*Records shown*:
----

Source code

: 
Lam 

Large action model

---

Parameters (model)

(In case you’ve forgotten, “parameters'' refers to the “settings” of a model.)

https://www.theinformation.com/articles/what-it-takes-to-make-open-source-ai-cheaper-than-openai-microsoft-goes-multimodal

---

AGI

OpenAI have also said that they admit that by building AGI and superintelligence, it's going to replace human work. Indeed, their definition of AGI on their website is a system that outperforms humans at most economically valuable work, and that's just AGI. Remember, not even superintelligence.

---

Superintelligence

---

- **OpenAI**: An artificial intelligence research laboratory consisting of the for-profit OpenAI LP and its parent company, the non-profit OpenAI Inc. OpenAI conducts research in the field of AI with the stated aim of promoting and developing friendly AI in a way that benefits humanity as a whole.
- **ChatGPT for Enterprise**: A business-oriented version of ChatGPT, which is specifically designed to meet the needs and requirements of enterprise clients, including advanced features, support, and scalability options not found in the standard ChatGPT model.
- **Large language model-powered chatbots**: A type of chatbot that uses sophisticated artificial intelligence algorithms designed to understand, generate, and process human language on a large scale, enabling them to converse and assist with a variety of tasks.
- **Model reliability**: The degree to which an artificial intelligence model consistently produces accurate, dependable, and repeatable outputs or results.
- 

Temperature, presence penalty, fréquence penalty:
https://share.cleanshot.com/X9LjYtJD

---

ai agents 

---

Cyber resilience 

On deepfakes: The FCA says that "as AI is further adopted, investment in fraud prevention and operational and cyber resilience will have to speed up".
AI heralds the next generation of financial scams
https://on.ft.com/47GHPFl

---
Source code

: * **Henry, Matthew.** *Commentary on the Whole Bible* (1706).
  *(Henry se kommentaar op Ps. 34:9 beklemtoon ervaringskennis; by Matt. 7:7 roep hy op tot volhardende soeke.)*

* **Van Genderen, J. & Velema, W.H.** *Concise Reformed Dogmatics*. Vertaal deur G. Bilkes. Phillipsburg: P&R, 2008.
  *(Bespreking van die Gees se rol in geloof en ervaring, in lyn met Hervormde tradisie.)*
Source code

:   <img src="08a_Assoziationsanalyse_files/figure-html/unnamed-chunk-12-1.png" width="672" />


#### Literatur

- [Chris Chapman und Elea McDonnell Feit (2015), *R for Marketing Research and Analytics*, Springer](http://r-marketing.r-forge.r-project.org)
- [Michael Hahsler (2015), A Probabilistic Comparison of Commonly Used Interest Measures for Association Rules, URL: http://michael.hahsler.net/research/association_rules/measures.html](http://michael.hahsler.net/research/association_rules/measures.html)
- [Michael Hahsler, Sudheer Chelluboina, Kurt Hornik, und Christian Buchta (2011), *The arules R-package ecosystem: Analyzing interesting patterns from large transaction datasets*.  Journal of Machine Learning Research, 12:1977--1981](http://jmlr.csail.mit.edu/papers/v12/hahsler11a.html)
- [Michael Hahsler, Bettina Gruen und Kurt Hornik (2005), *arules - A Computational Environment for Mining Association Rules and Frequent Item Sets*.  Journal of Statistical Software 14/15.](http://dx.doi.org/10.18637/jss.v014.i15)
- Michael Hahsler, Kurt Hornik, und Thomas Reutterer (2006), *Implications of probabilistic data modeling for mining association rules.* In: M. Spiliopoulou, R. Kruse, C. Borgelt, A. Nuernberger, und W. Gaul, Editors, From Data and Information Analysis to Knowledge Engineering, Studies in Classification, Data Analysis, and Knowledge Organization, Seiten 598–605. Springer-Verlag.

----

*Activity*:
Arrange the lines in the records above, from the line with "- [Chris Chapman" to the line with "- [Michael Hahsler, Bettina", both included, as a Markdown table with the columns Row and Entry. Put a row number in Row and the line in Entry, and skip any blank lines.

*Task output*:
| Row | Entry |
|---|---|
| 1 | - [Chris Chapman und Elea McDonnell Feit (2015), *R for Marketing Research and Analytics*, Springer](http://r-marketing.r-forge.r-project.org) |
| 2 | - [Michael Hahsler (2015), A Probabilistic Comparison of Commonly Used Interest Measures for Association Rules, URL: http://michael.hahsler.net/research/association_rules/measures.html](http://michael.hahsler.net/research/association_rules/measures.html) |
| 3 | - [Michael Hahsler, Sudheer Chelluboina, Kurt Hornik, und Christian Buchta (2011), *The arules R-package ecosystem: Analyzing interesting patterns from large transaction datasets*.  Journal of Machine Learning Research, 12:1977--1981](http://jmlr.csail.mit.edu/papers/v12/hahsler11a.html) |
| 4 | - [Michael Hahsler, Bettina Gruen und Kurt Hornik (2005), *arules - A Computational Environment for Mining Association Rules and Frequent Item Sets*.  Journal of Statistical Software 14/15.](http://dx.doi.org/10.18637/jss.v014.i15) |